In order to function in the world we spend a lot of time being defended and removed from our more fragile side and in many situations we are not feeling. And yet to be in love means having the ability to show hurt, desire and tenderness. To know how to become reliant on another person or co-dependant in a way, can be hard. In fact it can be terrifying to show how much of ourselves we have surrendered when we love someone.
Your parents shape your template for how to love in childhood. Parents are your first significant love relationships. In adulthood what we learn informs our love style. Therapy can help you make sense of what you learned in childhood that can be impacting you in your relationships now.
Important research on love styles
This research has uncovered there are three main love styles that influence our adult relationships. Consider which statement below reflects you:
I find it relatively easy to get close to others and I am comfortable depending on them and having them depend on me. I don’t worry about being abandoned or someone getting too close to me.
I find others are reluctant to get as close as I would like. I often worry that my partner doesn’t really love me or won’t want stay with me, and I want to be very close to them and this scares people away.
I am somewhat uncomfortable being close to people and I find it difficult to trust people completely. I am nervous when anyone gets too close. People want me to be more intimate that I am comfortable with.

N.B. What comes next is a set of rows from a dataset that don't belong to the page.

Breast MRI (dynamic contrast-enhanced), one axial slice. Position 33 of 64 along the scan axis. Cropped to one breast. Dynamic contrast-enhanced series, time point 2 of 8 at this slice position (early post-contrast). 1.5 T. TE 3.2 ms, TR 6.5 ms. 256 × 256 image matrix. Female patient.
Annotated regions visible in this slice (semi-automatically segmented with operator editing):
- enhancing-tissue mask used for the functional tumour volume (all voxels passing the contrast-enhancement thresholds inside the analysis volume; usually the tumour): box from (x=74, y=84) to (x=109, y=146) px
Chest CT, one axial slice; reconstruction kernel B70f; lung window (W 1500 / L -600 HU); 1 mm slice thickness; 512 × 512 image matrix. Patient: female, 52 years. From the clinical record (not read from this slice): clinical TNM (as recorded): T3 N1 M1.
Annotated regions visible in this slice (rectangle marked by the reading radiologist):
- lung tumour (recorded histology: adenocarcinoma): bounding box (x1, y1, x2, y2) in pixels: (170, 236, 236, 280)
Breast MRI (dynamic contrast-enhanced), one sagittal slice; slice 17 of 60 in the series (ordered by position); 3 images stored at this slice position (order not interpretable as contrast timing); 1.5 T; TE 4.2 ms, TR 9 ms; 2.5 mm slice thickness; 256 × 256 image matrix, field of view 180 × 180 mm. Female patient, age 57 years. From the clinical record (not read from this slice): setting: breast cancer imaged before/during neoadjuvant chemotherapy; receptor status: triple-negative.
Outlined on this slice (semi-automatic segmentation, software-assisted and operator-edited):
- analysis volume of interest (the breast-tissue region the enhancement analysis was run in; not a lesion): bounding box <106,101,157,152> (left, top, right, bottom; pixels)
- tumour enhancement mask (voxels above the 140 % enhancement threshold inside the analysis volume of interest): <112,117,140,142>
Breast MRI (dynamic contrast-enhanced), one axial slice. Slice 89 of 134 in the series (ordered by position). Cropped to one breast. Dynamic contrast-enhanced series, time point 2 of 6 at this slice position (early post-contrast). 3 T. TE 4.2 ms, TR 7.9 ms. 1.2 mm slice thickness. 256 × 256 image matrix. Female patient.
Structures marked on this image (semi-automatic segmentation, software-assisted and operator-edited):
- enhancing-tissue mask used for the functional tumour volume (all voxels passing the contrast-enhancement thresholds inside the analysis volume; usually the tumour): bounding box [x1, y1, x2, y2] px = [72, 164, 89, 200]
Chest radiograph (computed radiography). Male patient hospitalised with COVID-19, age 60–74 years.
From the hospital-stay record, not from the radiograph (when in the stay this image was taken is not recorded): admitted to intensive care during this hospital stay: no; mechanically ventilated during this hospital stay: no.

Improve your chance of thriving in love
You should be brave enough to consider which statement applies to you. These statemements connect to a theory of love first identified by English Psychologist Bowlby discovered in the 1950’s – 1960’s. He developed a really useful guide to how we are in relationships, that many therapists now use in their work.

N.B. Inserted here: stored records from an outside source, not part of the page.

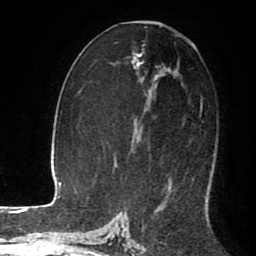
Breast MRI (dynamic contrast-enhanced), one axial slice. Position 50 of 80 along the scan axis. Cropped to one breast. Dynamic contrast-enhanced series, time point 2 of 8 at this slice position (early post-contrast). 1.5 T. TE 2.6 ms, TR 5.6 ms. 2 mm slice thickness. 256 × 256 image matrix, field of view 170 × 170 mm. Female patient.
Structures marked on this image (semi-automatic segmentation, software-assisted and operator-edited):
- enhancing-tissue mask used for the functional tumour volume (all voxels passing the contrast-enhancement thresholds inside the analysis volume; usually the tumour): bounding box [x1, y1, x2, y2] px = [142, 48, 157, 81]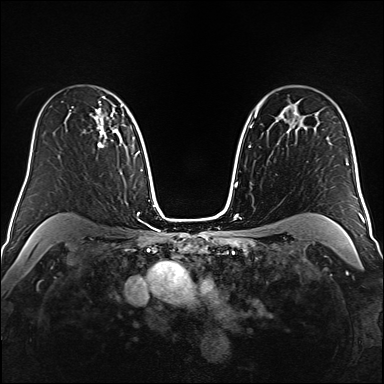
Breast MRI (dynamic contrast-enhanced), one axial slice; slice 111 of 160 in the series (ordered by position); dynamic contrast-enhanced series, time point 2 of 6 at this slice position (early post-contrast); 1.5 T; TE 2.3 ms, TR 5.2 ms; 1 mm slice thickness; 384 × 384 image matrix, field of view 320 × 320 mm. Female patient.
Outlined on this slice (semi-automatic segmentation, software-assisted and operator-edited):
- enhancing-tissue mask used for the functional tumour volume (all voxels passing the contrast-enhancement thresholds inside the analysis volume; usually the tumour): bounding box (x1, y1, x2, y2) in pixels: (89, 105, 116, 147)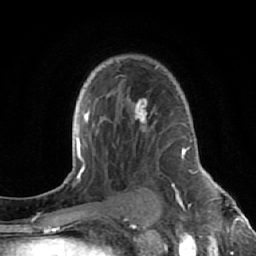
Breast MRI (dynamic contrast-enhanced), one axial slice; position 43 of 64 along the scan axis; cropped to one breast; dynamic contrast-enhanced series, time point 2 of 7 at this slice position (early post-contrast); 1.5 T; TE 2.6 ms, TR 5.7 ms; 2.5 mm slice thickness; 256 × 256 image matrix. Female patient.
Annotated regions visible in this slice (semi-automatically segmented with operator editing):
- enhancing-tissue mask used for the functional tumour volume (all voxels passing the contrast-enhancement thresholds inside the analysis volume; usually the tumour): bounding box (x1, y1, x2, y2) in pixels: (128, 98, 177, 192)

He found that option A reflected a “secure” pattern of attachment. Love and trust flow smoothly. Option B refers to an anxious pattern of attachment where you long to feel intimate with others but are continously scared of let downs and often create drama through counter productive aggressive behaviour. Option C is the avoidant pattern. It feels easier to avoid the dangers of intimacy through solitary activities and emotional withdrawal.

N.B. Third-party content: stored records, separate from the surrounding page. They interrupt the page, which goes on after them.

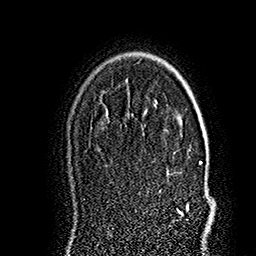
Breast MRI (dynamic contrast-enhanced), one axial slice. Position 120 of 160 along the scan axis. Cropped to one breast. Dynamic contrast-enhanced series, time point 2 of 7 at this slice position (early post-contrast). 1.5 T. TE 2.8 ms, TR 5.4 ms. 1 mm slice thickness. 256 × 256 image matrix. Female patient.
Annotated regions visible in this slice (semi-automatic segmentation, software-assisted and operator-edited):
- enhancing-tissue mask used for the functional tumour volume (all voxels passing the contrast-enhancement thresholds inside the analysis volume; usually the tumour): bounding box [x1, y1, x2, y2] px = [177, 161, 214, 227]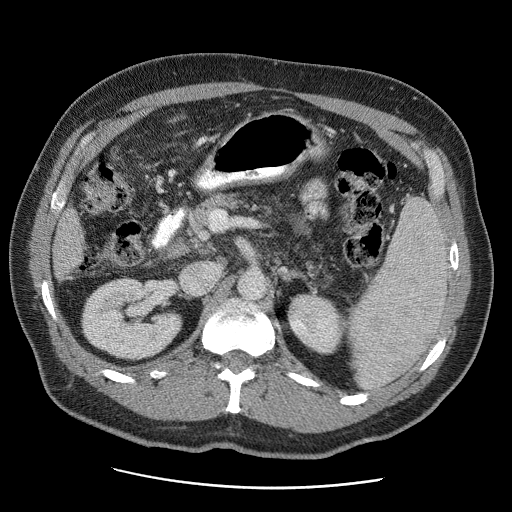
Contrast-enhanced abdominal CT (liver protocol), one axial slice. Position 12 of 81 along the scan axis. Reconstruction kernel STANDARD. 120 kVp. Soft-tissue window (W 400 / L 40 HU). 512 × 512 image matrix. Case-level facts recorded for this patient, not image findings: diagnosis: hepatocellular carcinoma (patient treated with transarterial chemoembolisation; whether this scan precedes or follows treatment is not stated here); TNM stage (as recorded): Stage-IIIA; Child-Pugh class: A; tumour nodularity: multinodular.
Annotated regions visible in this slice (semi-automatically segmented with operator editing):
- liver parenchyma outside the tumour (the mass and vessels are separate outlines, so this box may not span the whole liver): bounding box (x1, y1, x2, y2) in pixels: (54, 208, 84, 280)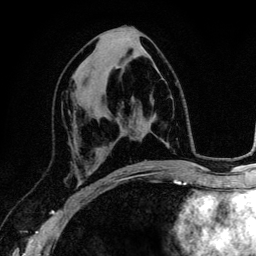
Breast MRI (dynamic contrast-enhanced), one axial slice; cropped to one breast; dynamic contrast-enhanced series, time point 2 of 6 at this slice position (early post-contrast); 3 T; TE 4.2 ms, TR 7.9 ms; 256 × 256 image matrix, field of view 170 × 170 mm. Female patient.
Structures marked on this image (semi-automatic segmentation, software-assisted and operator-edited):
- enhancing-tissue mask used for the functional tumour volume (all voxels passing the contrast-enhancement thresholds inside the analysis volume; usually the tumour): bounding box <69,113,94,192> (left, top, right, bottom; pixels)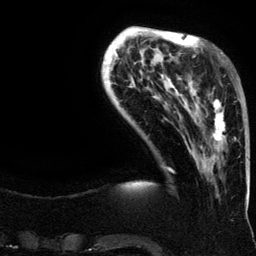
Breast MRI (dynamic contrast-enhanced), one axial slice. Position 34 of 134 along the scan axis. Cropped to one breast. Dynamic contrast-enhanced series, time point 2 of 6 at this slice position (early post-contrast). 3 T. TE 4.2 ms, TR 7.9 ms. 1.2 mm slice thickness. 256 × 256 image matrix, field of view 200 × 200 mm. Female patient.
Outlined on this slice (semi-automatically segmented with operator editing):
- enhancing-tissue mask used for the functional tumour volume (all voxels passing the contrast-enhancement thresholds inside the analysis volume; usually the tumour): bounding box (x1, y1, x2, y2) in pixels: (194, 63, 238, 168)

Although questionaires and theories can be academic and may put you off, this one is very practical. It can improve your relationship to know which category you predominantly belong too. Also it can help you prepare yourself and warn others for the traps that may ocurr in intimate relationships.
We then need a little re-educating because half of us at least are not secure in love. We belong in the camps of either the avoidant or the anxious. Also we have (to make matters tricky) an above average chance of falling in love with someone from the other damaged side. This can result in aggravating our defences and raw spots in the process.
Understanding your childhood in therapy can help you in love. You can use it to work out what category you fall into. This is important information you can use to understand what happens to you now. You may in the sessions like to think back to how in your past closeness may have been frightening? People let you down, and you adopted a way of removing yourself to protect yourself. Or parents were not consistently available and responsive when you needed them and you learned to feel keenly their distance and lack of availablity.
Knowing whether we can be classed as secure, avoidant or anxious in love can become a basic fact we grasp about ourselves. The next step is to accept with grace that if we are either avoidant or anxious, we will need considerable emotional development to get out of scratchy patterns. This will then help us to stand a chance of building up a good enough love relationship, that can stand the test of time. Both individual and couples work, can help you understand your patterning and support you to find new ways of relating, that provide you with more satisfying relationships with those you love.